Scott Nordlund gsn10 at hotmail.com
Tue Feb 18 05:06:34 CET 2014


> The demos 8-10 and associated descriptions explained the approach
> wonderfully. However I notice that you seem to limit yourself by
> keeping the pitch constant during a whole period. Instead, you could
> dither on sample level. This is not possible with wave tables but is
> possible with synthesized waveforms.

I think it's preferable in general to keep the frequency constant during an entire period, and only change it where the waveform is discontinuous, or where the waveform's slope is zero, so that it doesn't introduce discontinuities to the slope. The noise modulation kind does dither frequency on a per-sample level. I think another variation that's sometimes used is to add noise to the phase accumulator output, before shaping it into whatever waveform. I think this might help make modulation (i.e. PWM) sound more continuous. I haven't tried it. There are a number of other variations that I should explore...

> You can also shape the noise, giving it a different distribution. The
> distribution could cover frequencies other than just the two nearest
> to the desired frequency. So you don't have to rapidly switch between
> the two nearest frequencies, you could switch to the two next-nearest
> as well. And then even less frequently to the next two, etc. The
> probability of switching to a specific frequency for a sample could be
> a function of distance of that frequency to the frequency that is
> desired. This would give you a persistent noise figure whether the
> desired frequency falls on an allowed frequency or not.

Delta-sigma modulation is used for noise shaping in fractional-n phase locked loops. Depending on the order, it dithers between more than just two frequencies. It's possible to do that here (minus the PLL) but I think it isn't very useful in this application. It's significantly more complicated, with little apparent benefit.
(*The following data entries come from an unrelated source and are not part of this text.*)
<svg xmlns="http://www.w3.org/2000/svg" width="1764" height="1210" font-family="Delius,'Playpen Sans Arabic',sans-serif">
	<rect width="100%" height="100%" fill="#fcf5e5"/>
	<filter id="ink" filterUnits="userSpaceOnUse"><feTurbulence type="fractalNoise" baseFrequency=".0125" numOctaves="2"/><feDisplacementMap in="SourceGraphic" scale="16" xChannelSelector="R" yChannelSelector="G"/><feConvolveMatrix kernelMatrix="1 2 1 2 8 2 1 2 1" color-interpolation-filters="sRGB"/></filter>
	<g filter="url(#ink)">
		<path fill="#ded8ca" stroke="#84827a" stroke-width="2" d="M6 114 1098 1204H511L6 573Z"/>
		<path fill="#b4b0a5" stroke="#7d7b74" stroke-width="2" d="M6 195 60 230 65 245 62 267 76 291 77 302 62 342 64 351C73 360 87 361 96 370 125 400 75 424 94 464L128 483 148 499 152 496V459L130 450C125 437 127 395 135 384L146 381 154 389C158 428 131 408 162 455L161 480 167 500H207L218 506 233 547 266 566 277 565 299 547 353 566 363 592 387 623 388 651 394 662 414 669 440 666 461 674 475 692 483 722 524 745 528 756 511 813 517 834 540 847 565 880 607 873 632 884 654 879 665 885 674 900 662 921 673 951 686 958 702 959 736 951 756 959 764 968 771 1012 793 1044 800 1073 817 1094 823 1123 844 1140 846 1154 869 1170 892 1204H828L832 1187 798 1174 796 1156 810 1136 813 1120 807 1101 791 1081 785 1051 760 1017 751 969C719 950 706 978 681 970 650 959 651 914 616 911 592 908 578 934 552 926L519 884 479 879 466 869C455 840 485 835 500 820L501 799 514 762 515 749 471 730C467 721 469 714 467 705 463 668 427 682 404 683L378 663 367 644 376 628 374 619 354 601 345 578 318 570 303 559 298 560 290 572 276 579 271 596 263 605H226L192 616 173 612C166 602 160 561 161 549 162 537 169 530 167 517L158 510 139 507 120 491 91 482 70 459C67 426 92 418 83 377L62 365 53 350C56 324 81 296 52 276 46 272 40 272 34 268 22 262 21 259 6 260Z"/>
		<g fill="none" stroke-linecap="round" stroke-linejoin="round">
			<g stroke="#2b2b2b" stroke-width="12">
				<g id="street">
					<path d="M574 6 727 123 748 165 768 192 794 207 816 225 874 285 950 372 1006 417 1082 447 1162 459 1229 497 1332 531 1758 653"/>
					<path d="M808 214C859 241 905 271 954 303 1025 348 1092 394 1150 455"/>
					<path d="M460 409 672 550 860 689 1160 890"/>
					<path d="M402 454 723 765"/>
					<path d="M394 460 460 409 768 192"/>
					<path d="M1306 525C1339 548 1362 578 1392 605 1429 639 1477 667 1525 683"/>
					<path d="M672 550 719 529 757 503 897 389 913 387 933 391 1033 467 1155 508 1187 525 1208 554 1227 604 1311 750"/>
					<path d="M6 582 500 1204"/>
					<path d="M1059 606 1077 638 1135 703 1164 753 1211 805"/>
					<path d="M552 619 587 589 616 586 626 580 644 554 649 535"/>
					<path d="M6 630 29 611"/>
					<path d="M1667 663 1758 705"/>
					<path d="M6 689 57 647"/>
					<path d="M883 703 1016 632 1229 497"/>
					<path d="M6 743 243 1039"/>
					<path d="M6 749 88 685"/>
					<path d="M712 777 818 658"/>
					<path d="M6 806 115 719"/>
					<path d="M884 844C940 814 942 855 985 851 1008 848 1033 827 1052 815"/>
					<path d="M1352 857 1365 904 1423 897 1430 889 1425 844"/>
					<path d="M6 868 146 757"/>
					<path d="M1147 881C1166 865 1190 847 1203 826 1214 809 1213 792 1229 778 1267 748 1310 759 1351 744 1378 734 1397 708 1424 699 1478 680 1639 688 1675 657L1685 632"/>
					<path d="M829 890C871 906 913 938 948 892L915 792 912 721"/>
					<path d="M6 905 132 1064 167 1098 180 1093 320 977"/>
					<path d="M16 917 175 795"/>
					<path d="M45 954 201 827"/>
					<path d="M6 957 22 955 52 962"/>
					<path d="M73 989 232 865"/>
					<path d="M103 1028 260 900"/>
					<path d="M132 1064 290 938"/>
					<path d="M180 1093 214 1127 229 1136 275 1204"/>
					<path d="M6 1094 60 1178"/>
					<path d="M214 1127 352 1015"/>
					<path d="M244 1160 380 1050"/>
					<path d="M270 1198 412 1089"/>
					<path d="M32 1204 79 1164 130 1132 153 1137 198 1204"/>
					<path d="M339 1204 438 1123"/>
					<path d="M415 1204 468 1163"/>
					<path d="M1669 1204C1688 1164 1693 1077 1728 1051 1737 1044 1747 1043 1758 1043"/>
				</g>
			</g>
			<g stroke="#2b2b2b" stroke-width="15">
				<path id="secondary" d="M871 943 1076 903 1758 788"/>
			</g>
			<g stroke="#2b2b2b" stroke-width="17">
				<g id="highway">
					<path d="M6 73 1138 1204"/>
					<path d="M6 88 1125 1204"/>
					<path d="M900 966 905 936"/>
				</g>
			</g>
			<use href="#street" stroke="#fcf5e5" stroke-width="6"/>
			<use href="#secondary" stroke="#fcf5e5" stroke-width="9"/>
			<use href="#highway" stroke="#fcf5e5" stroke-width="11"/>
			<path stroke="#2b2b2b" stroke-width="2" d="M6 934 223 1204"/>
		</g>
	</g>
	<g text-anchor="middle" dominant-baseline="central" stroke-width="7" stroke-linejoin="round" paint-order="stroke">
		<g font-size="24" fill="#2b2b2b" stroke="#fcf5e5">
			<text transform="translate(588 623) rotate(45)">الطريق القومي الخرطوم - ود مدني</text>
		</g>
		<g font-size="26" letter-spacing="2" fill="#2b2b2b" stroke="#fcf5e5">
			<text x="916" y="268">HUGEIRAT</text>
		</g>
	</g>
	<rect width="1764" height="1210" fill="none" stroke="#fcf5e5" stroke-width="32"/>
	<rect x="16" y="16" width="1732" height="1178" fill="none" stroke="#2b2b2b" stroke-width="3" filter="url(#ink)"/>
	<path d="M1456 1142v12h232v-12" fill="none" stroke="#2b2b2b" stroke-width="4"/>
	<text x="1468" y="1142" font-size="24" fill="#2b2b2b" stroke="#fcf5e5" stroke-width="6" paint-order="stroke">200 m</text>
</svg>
It makes more sense, I think, to just add a fixed amount of noise modulation that's equal to the worst case over a desired frequency range, but this ends up being too much at modest sample rates. The noise modulation thing that I'm doing now only adds lots of noise to high frequencies that are between integer periods. I think this doesn't mask the aliasing products as well as delta-sigma modulation, and it isn't terribly rigorous, but it's pretty simple.

I did also make the noise spectrum adjustable without changing the distribution. It's variable between uniform white noise and a slow bounded random walk. Messing with this can make it sound a little better.

I need to take a fresh look at everything again once I finish some other things. I have a few ideas that I haven't tried. The thing that's kind of been confusing me is that it only really makes sense in the static case, with no modulation applied anywhere. Anything with modulation isn't going to be perfectly harmonic, so the higher frequency aliases aren't going to fall back onto the harmonic series. For inharmonic FM, for example, you can constrain the frequencies of the modulator and carrier, but I think all this means is that the frequencies produced will all fall onto the harmonics of the least common divisor of the carrier and modulator frequencies. That's not really helpful. It's not difficult to make PWM that's well-behaved (just subtract two sawtooth waveforms that each have constrained frequencies), but I want to make it work in other cases too, if possible. It's sort of difficult to understand, because variation over time and aliases that fall back onto the harmonic series seem to be contradictory requirements. I don't know if there's a "good enough" compromise here, because I don't really know what that would entail.